Summary of the Judgment

Keywords
Summary

Keywords

1 Social policy - Men and women - Equal pay - Article 119 of the Treaty - Directive 75/117 - Scope - Discrimination on the ground of sexual orientation - Excluded

(EC Treaty, Art. 119; Council Directive 75/117)

2 Community law - Principles - Fundamental rights - Basis of review of lawfulness of Community acts - Effect of fundamental rights on the scope of Treaty provisions - None

Summary

3 The refusal by an employer to allow travel concessions to the person of the same sex with whom a worker has a stable relationship, where such concessions are allowed to a worker's spouse or to the person of the opposite sex with whom a worker has a stable relationship outside marriage, does not constitute discrimination prohibited by Article 119 of the Treaty or Directive 75/117 on the approximation of the laws of the Member States relating to the application of the principle of equal pay for men and women.

First, the condition for the grant of those concessions cannot be regarded as constituting discrimination directly based on sex, since it applies in the same way to female and male workers, as the concessions are refused to a male worker if he is living with a person of the same sex, just as they are to a female worker if she is living with a person of the same sex. Second, in the present state of the law within the Community, stable relationships between two persons of the same sex are not regarded as equivalent to marriages or stable relationships outside marriage between persons of opposite sex, and an employer is not therefore required by Community law to treat the situation of a person who has a stable relationship with a partner of the same sex as equivalent to that of a person who is married to or has a stable relationship outside marriage with a partner of the opposite sex. It is for the legislature alone to adopt, if appropriate, measures which may affect that position.

4 Although respect for the fundamental rights which form an integral part of the general principles of Community law is a condition of the legality of Community acts, those rights cannot in themselves have the effect of extending the scope of the Treaty provisions beyond the competences of the Community.

With regard to the International Covenant on Civil and Political Rights, which is one of the international instruments relating to the protection of human rights of which the Court takes account in applying the fundamental principles of Community law, an observation, with no binding force in law and for which no specific reasons were given, of the Human Rights Committee established under Article 28 of the Covenant, noting that the reference to `sex' in Articles 2(1) and 26 is to be taken as including sexual orientation, cannot in any case constitute a basis for the Court to extend the scope of Article 119 of the Treaty. The scope of that article, as of any provision of Community law, is to be determined only by having regard to its wording and purpose, its place in the scheme of the Treaty and its legal context.

Written problem
According to the judgment summary, who alone may adopt measures that could affect the legal position on same-sex relationships?

Record list

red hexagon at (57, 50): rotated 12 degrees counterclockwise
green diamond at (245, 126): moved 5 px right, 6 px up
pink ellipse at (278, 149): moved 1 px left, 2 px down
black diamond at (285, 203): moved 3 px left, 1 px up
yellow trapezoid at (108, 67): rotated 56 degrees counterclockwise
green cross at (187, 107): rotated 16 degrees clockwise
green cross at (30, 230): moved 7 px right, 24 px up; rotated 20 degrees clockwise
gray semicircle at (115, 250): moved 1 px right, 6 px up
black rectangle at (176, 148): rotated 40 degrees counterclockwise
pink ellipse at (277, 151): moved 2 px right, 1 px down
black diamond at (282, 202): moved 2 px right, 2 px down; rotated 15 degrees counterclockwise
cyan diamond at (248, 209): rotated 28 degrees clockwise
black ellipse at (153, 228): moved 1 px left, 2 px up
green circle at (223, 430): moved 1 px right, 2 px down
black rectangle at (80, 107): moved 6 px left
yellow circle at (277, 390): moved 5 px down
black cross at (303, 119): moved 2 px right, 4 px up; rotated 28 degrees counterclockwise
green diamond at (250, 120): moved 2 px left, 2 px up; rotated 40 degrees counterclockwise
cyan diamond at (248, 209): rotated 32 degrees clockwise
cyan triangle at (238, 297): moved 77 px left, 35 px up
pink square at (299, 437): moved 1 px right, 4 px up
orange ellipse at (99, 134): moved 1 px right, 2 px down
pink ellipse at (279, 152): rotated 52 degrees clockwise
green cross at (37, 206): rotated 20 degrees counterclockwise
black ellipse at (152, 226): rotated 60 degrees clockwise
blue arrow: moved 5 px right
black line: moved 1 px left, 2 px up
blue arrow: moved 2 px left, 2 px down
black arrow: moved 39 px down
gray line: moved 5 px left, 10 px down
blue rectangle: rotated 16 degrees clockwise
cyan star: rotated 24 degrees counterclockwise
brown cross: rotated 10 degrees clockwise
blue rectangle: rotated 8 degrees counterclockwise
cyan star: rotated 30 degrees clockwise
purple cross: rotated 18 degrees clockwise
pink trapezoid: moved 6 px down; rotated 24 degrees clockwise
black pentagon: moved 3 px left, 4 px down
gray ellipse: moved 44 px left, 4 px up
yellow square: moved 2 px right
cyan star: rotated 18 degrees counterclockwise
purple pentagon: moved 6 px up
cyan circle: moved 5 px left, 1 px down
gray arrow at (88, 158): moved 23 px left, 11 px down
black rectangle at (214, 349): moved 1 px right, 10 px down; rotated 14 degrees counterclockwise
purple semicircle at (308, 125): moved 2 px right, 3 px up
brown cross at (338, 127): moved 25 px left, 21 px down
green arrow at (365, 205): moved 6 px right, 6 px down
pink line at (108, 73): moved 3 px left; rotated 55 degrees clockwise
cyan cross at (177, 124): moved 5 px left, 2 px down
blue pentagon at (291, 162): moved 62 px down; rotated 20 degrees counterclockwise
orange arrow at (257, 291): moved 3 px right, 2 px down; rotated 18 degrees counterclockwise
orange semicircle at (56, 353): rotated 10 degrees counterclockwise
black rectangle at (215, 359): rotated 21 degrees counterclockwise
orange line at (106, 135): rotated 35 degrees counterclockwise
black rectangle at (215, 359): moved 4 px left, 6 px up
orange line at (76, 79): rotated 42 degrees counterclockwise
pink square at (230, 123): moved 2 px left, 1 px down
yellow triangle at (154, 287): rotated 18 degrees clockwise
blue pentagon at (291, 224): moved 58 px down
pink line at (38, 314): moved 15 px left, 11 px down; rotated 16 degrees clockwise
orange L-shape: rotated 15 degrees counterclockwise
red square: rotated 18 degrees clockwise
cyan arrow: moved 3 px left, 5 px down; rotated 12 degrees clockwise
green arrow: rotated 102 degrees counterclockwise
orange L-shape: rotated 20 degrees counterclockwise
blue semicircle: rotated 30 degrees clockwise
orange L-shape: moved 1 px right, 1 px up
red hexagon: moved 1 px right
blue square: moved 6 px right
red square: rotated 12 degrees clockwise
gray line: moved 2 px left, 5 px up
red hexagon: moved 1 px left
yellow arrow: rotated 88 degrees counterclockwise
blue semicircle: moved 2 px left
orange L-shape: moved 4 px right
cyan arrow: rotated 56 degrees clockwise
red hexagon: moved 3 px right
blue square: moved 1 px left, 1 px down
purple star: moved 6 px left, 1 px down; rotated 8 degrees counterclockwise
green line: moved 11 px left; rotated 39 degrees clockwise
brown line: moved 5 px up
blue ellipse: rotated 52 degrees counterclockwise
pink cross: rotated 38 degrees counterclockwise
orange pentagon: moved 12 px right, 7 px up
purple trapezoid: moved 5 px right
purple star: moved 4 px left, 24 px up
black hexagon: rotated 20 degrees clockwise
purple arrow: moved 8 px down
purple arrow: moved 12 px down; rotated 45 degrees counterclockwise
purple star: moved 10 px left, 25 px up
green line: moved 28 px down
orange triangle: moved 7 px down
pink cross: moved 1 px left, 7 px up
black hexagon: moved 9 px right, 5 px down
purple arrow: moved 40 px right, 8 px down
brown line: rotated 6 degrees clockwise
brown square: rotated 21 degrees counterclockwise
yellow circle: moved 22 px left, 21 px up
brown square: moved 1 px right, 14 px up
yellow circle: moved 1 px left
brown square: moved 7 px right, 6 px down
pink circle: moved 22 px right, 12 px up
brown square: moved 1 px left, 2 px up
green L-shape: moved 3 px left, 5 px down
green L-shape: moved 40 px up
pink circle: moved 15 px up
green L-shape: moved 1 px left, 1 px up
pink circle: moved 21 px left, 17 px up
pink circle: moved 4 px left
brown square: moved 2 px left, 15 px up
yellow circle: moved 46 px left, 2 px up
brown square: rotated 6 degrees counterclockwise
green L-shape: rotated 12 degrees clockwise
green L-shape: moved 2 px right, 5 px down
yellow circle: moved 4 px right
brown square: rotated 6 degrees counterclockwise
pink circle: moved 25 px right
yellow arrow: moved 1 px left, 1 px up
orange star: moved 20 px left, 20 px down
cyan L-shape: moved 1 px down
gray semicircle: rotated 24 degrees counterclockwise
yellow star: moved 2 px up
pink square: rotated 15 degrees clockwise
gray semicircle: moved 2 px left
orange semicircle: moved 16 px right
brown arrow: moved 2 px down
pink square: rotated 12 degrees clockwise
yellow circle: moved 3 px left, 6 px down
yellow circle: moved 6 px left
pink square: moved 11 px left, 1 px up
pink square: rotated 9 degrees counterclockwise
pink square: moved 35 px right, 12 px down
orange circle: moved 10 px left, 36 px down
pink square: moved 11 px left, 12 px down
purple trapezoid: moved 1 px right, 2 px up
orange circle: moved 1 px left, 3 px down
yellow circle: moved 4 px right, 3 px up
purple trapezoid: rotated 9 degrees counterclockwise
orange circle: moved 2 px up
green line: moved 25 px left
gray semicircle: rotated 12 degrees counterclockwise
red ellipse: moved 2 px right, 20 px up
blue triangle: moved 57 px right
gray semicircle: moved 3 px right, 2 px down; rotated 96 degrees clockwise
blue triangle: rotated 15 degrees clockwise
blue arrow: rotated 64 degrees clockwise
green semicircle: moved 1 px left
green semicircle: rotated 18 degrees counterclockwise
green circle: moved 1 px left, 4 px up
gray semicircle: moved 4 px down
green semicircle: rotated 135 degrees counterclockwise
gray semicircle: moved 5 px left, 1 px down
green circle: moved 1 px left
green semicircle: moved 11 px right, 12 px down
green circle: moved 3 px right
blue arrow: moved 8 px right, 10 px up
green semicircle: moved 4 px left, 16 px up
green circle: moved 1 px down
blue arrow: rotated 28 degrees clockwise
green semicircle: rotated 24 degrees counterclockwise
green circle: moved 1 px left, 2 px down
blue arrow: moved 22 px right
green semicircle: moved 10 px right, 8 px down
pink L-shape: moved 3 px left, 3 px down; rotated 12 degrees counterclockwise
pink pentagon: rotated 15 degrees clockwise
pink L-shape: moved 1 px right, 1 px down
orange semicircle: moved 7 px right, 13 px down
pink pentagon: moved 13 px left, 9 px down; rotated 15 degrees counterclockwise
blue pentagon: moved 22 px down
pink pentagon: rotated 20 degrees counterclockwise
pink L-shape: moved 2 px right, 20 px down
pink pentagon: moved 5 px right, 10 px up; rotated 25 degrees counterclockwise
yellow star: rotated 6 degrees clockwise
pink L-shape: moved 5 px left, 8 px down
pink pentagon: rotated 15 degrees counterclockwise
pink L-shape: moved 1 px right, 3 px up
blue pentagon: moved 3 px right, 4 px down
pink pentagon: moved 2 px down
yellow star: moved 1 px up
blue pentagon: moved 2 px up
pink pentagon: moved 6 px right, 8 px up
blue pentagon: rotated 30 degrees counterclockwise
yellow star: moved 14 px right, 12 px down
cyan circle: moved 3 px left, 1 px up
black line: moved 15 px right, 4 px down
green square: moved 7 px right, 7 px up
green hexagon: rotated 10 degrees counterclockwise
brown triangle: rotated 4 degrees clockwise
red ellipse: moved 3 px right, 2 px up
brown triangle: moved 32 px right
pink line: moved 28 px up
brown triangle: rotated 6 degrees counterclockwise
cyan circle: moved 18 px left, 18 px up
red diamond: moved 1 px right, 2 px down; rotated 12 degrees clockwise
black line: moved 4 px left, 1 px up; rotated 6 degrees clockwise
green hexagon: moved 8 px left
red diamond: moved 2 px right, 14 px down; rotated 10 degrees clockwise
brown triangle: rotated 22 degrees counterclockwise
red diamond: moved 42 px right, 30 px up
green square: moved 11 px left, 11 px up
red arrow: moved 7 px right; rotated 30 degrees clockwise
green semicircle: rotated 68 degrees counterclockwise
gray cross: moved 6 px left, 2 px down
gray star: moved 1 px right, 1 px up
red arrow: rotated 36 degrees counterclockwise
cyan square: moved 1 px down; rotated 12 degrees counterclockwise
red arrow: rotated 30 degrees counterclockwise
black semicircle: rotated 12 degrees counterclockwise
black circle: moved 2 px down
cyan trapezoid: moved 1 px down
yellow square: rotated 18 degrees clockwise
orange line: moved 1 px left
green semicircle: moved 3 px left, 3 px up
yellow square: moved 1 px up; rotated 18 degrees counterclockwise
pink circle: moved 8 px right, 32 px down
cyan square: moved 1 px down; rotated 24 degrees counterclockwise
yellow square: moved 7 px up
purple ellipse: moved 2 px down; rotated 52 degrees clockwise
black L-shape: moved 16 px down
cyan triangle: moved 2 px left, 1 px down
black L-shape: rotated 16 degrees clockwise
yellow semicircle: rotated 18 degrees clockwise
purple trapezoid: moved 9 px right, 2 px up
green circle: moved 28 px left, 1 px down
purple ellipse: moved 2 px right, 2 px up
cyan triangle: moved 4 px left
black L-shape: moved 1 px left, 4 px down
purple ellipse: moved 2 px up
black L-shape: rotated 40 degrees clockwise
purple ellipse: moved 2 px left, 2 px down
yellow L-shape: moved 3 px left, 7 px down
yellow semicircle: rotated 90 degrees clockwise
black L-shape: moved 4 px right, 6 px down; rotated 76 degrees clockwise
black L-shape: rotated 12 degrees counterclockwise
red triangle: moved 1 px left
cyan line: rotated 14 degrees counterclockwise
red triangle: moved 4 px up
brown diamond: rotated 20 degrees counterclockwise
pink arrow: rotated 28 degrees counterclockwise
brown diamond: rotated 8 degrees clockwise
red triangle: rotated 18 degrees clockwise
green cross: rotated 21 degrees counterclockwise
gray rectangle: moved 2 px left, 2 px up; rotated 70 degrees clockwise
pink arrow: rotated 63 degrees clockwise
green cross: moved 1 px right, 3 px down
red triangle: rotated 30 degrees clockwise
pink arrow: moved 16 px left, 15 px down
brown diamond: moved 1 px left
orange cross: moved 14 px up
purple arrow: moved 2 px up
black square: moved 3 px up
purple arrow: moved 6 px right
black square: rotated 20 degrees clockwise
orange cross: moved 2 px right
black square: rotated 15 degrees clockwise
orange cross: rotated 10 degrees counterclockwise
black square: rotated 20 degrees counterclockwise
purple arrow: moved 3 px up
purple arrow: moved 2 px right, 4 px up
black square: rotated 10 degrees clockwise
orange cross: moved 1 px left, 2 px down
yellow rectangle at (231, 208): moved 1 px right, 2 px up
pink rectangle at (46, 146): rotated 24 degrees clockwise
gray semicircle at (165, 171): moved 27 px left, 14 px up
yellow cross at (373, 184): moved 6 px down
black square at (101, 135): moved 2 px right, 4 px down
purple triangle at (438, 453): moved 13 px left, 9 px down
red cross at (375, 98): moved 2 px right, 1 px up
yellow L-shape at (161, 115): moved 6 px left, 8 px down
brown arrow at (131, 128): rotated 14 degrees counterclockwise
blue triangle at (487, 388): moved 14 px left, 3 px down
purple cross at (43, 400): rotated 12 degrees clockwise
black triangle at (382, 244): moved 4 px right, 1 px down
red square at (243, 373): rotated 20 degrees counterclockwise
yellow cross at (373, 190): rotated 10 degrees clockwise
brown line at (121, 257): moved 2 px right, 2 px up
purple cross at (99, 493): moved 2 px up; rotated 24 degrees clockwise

Reply to the exercise
The legislature.